Standing outside his home in the small Egyptian town of Al-Alrish last month, Medhat Saad was asked the question that has been striking fear in the hearts of Egypt's non-Muslim population: "Are you a Christian?"
Moments later, he was lying dead in the street, murdered by ISIS militants that have been conducting a bloody purge of Christians in Egypt and across the Middle East. Saad's mother survived the attack, but was dragged, kicking and screaming, out of her home. Already grieving for the loss of her son, the poor woman was forced to watch as the attackers proceeded to kill her husband, loot her home, and light it on fire.
The deaths of Medhat Saad and his father brought the number of Christians killed in this area of northern Egypt to seven all in a span of just one month.
The severe brutality has forced many Christians in Al-Alrish to pack up and flee their homes in fear of religious persecution. Over 500 Christian men, women, and children have fled to a safer city about 200 kilometers away. Others have fled to various other regions in Egypt. Some of the uprooted families had lived in the town for over 10 generations.
The persecution of Christians in Egypt is not isolated to Al-Alrish. In fact, violent and even deadly disputes between Christians and Muslims have reportedly been cropping up in areas all across Egypt. As much as 10% of Egypt's total population is Christian, according to researchers and religious rights groups. However, official demographic statistics have not been released by the Egyptian government in an attempt to stifle allegations of religious persecution.
A Threat Made Real
In the wake of a vicious bombing of a Christian church in Cairo which killed 29 people, ISIS released a video taking credit for the attack. The message included a chilling statement directed specifically at Christians: "You are our first target and our favorite prey."
ISIS also insisted that the Cairo church bombing was only the first of many, and that more Christian lives would be claimed. This threat has become a nightmarish reality for many Christians in Egypt.
Asked about the increase in violence, one man described the dire situation: "At the beginning, we thought it was like any other threat. They would kill one family and then it would calm down. Suddenly, it horrifically intensified. It looked like vengeance. They didn't just shoot people, but they would shoot and slaughter them or shoot and burn them."

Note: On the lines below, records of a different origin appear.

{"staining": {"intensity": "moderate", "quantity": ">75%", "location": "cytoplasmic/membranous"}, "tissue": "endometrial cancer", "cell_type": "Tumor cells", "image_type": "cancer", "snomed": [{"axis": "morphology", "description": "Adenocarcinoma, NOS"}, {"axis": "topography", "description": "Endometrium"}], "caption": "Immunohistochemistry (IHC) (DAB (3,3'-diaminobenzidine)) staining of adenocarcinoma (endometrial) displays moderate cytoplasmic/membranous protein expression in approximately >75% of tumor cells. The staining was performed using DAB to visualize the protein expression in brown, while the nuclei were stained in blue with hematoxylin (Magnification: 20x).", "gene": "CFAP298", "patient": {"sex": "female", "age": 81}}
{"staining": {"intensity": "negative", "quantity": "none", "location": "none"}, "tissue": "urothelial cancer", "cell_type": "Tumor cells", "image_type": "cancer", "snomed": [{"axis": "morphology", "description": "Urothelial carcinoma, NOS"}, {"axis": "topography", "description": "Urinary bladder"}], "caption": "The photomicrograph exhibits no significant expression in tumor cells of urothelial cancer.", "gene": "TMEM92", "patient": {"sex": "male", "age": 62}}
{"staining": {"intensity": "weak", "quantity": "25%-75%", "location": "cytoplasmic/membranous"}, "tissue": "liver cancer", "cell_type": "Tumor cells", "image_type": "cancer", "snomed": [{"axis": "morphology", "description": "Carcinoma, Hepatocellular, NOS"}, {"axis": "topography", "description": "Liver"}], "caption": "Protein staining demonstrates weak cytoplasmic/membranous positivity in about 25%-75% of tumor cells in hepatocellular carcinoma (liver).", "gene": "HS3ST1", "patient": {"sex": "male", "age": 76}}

Another woman fleeing the chaos in Al-Alrish explained that Christians "fear for [their] lives" in that part of the country. Asked whether she expected to ever return to her home town, she replied, "They would slaughter us if we go back."
An Uncertain Future
This disturbing trend of violence has some people worried about a revival of widespread hostility along religious lines. Christianity and Islam have a well-documented history of conflict in the region, and ISIS seems determined to reignite just such a war. As of yet, the Egyptian government has announced no plans to address the ongoing religious persecution of Christians in the country.
With any luck, a peaceful solution will be reached so that various faith groups can live together in harmony. At this point, however, that scenario seems unlikely. What does the future hold for Egypt? Where do you see this conflict between religions heading?